Chapitre 1 : Appréhension
- MarieTariotBrg
- 7 févr. 2015
- 2 min de lecture

Il faut dire que les rentrées sont appréciées que par une très fines parties de personnes. Et Emma, jeune fille de dix-sept ans, était loin d'en faire partie. En effet, aujourd'hui sonnait la rentrée des classes, mais à son grand regret : uniquement pour celle-ci.

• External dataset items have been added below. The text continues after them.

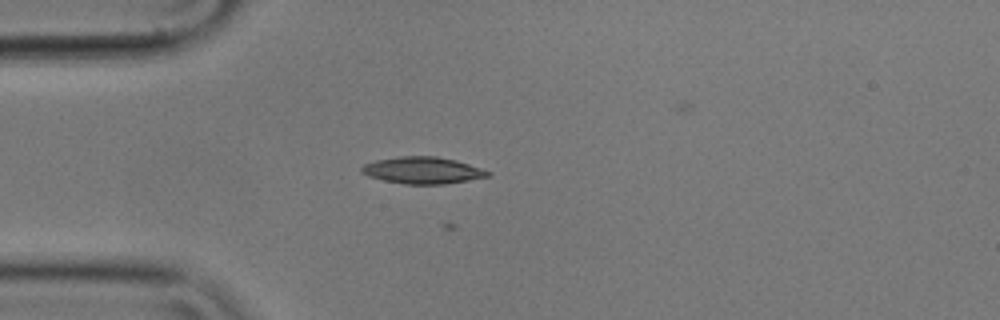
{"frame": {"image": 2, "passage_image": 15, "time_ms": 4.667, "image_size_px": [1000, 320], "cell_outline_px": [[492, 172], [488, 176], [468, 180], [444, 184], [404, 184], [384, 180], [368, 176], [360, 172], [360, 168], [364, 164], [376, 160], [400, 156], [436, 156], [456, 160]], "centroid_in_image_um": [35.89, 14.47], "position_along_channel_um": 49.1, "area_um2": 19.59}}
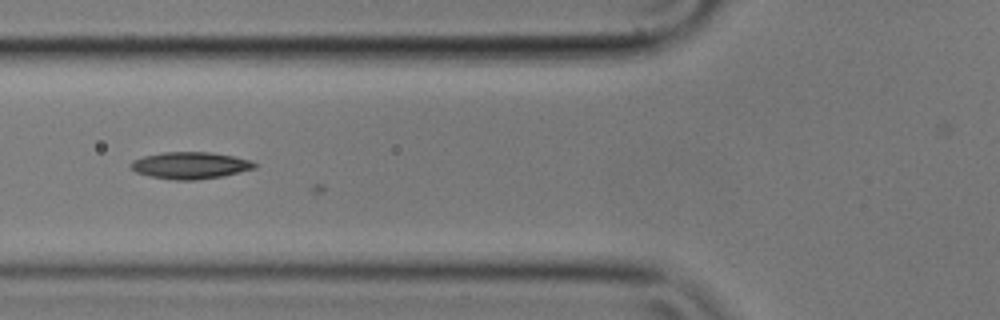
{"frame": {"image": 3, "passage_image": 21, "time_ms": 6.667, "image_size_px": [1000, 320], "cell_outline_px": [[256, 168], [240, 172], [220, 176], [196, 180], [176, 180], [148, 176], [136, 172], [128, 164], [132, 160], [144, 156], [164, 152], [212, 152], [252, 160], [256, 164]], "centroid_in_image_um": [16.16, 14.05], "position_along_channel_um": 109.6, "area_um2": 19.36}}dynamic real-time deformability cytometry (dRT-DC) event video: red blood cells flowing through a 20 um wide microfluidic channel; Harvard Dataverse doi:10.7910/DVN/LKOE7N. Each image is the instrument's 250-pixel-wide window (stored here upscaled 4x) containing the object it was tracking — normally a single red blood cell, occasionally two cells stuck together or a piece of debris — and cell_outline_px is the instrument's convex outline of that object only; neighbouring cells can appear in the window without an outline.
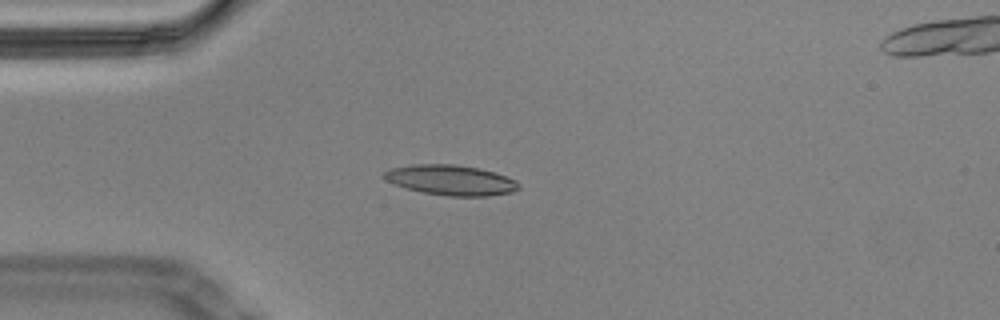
{"species": "Egyptian fruit bat (a non-hibernating species)", "species_latin": "Rousettus aegyptiacus", "temperature_condition": "cold", "stored_images_in_passage": 51, "camera_frame_rate_fps": 3000, "um_per_image_px": 0.085, "animal": {"sex": "male"}, "frame": {"image": 1, "passage_image": 12, "time_ms": 3.667, "image_size_px": [1000, 320], "cell_outline_px": [[520, 188], [512, 192], [488, 196], [448, 196], [424, 192], [408, 188], [384, 180], [384, 172], [392, 168], [412, 164], [452, 164], [476, 168], [496, 172], [516, 180], [520, 184]], "centroid_in_image_um": [38.36, 15.31], "position_along_channel_um": 46.6, "area_um2": 23.52}}
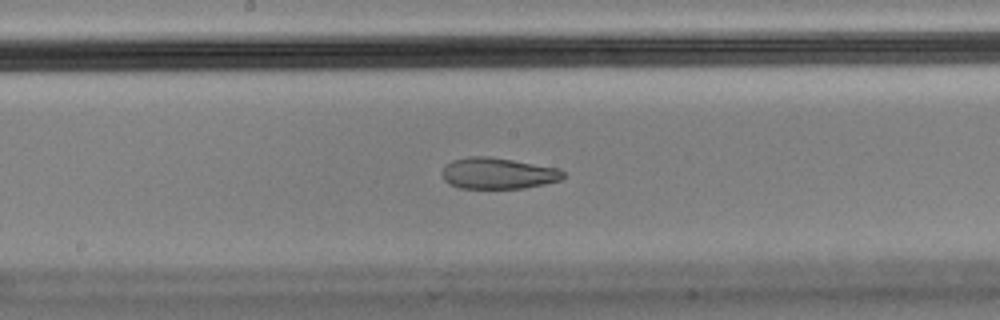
{"frame": {"image": 2, "passage_image": 27, "time_ms": 8.667, "image_size_px": [1000, 320], "cell_outline_px": [[564, 176], [560, 180], [544, 184], [524, 188], [460, 188], [444, 180], [440, 172], [452, 160], [468, 156], [488, 156], [560, 168], [564, 172]], "centroid_in_image_um": [42.33, 14.73], "position_along_channel_um": 205.9, "area_um2": 21.96}}
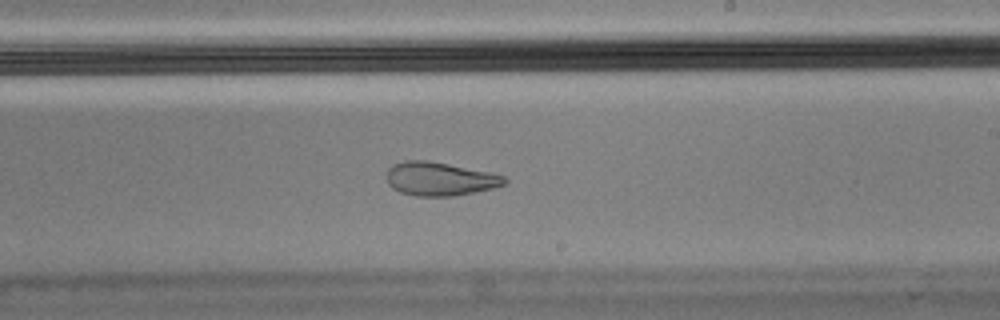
{"frame": {"image": 3, "passage_image": 31, "time_ms": 10.0, "image_size_px": [1000, 320], "cell_outline_px": [[508, 180], [504, 184], [492, 188], [452, 196], [416, 196], [400, 192], [392, 188], [388, 184], [388, 168], [392, 164], [404, 160], [424, 160], [448, 164], [492, 172], [504, 176]], "centroid_in_image_um": [37.37, 15.2], "position_along_channel_um": 251.6, "area_um2": 22.95}, "authors_computed_cell_mechanics": {"area_um2": 23.0044, "velocity_mm_per_s": 3.4459, "shape_relaxation_time_tau1_ms": null, "shape_relaxation_time_tau2_ms": 2.1122, "deformation_change_tau1": null, "deformation_change_tau2": 0.0796}}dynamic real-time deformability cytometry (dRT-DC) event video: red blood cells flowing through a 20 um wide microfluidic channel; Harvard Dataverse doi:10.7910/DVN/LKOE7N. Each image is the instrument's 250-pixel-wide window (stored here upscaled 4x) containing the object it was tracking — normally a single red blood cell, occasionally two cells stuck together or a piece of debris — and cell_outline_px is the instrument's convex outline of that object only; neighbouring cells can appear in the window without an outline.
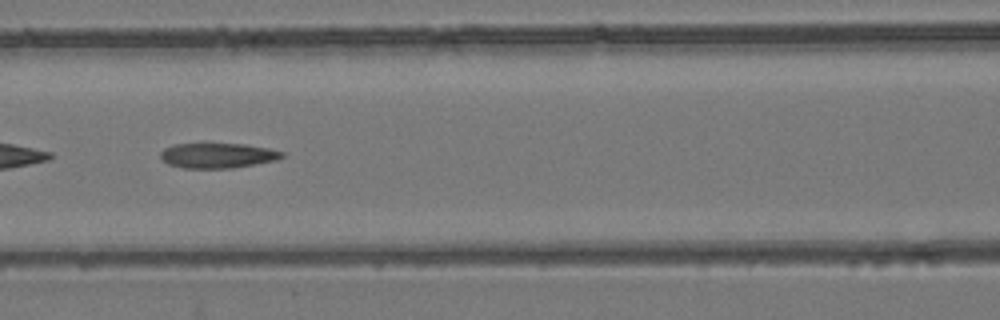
{"species": "common noctule bat (a hibernating species)", "species_latin": "Nyctalus noctula", "temperature_condition": "room temperature", "stored_images_in_passage": 54, "camera_frame_rate_fps": 3000, "um_per_image_px": 0.085, "animal": {"sex": "female", "body_mass_g": 24.6, "forearm_length_mm": 56.2}, "frame": {"image": 1, "passage_image": 24, "time_ms": 7.667, "image_size_px": [1000, 320], "cell_outline_px": [[284, 156], [276, 160], [256, 164], [232, 168], [184, 168], [168, 164], [160, 156], [160, 152], [164, 148], [172, 144], [204, 140], [244, 144], [268, 148], [284, 152]], "centroid_in_image_um": [18.44, 13.16], "position_along_channel_um": 148.2, "area_um2": 18.73}, "authors_computed_cell_mechanics": {"area_um2": 18.8428, "velocity_mm_per_s": 3.8872, "shape_relaxation_time_tau1_ms": null, "shape_relaxation_time_tau2_ms": 5.4832, "deformation_change_tau1": null, "deformation_change_tau2": 0.1748}}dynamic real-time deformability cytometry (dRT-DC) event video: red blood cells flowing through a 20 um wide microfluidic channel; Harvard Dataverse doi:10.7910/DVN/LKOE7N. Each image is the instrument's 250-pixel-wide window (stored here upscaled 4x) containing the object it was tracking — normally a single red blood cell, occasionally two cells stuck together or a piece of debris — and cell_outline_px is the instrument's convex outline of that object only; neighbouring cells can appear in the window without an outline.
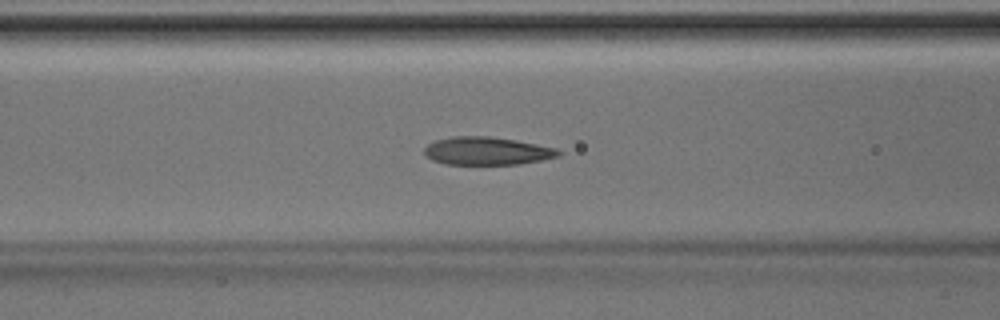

"-Emma !" La jeune fille sursauta, se cognant à la vitre de la voiture contre laquelle elle était appuyé. "- Arrêtes de te ronger les ongles, regardes moi ça.." Il lui attrapa la main pour l'examiner, tout en gardant un œil sur la route. "- C'est dommage, tu pourrais avoir de si belles mains si..." Elle lui arracha d'un coup sec pour la caresser de son autre main. Le père jeta un coup de d'œil à sa fille en soupirant. "- Oui "si", je sais papa." Il contracta sa mâchoire, perplexe. Il n'aimait pas mettre sa fille de mauvaise humeur, surtout maintenant. "- Écoutes, tu n'as pas à t'en faire, ça va très bien se passer. J'en suis certain." L'homme au cheveux poivre et sel se tourna vers sa jeune fille pour lui esquisser un sourire, qu'elle ne lui rendit pas. "- Oh s'il te plait, j'ai entendu ce discours une bonne vingtaine de fois et presque autant dans les films. Et la plus part du temps l'actrice à qui on adresse ces mots fini au fond d'un canal." Elle soupira et son père secoua la tête avec un sourire au coin. "- J'étais très bien là-bas papa, pourquoi fallait-il changer ?" Soudainement, son humeur changea, il devint plus sérieux, agacé. "- On a déjà eu cette discussion."
Puis il freina, ils étaient arrivé à destination. L'homme se tourna sur son siège pour faire face à sa fille, qui baissait la tête, appréhendant le moment. "- Je veux pas y aller papa, s'il te plait..ce sera pire ici.." Elle se mordait la lèvre, comme pour se retenir de pleurer mais c'était loin d'être son genre de recourir aux larmes pour arriver à ses fins. Son père baissa la tête à son tour et soupira, lassé et désolé pour sa fille. Il passa sa main à la peau asséchée dans les cheveux châtains de la belle et chuchota presque : "- Ne t'inquiètes pas, je te promet que ça ira parfaitement bien.." Elle tourna soudainement la tête vers son père, tout air de tristesse ayant disparu de son visage et laissant place à un grand sérieux. "- Papa, on est à Beacon Hills."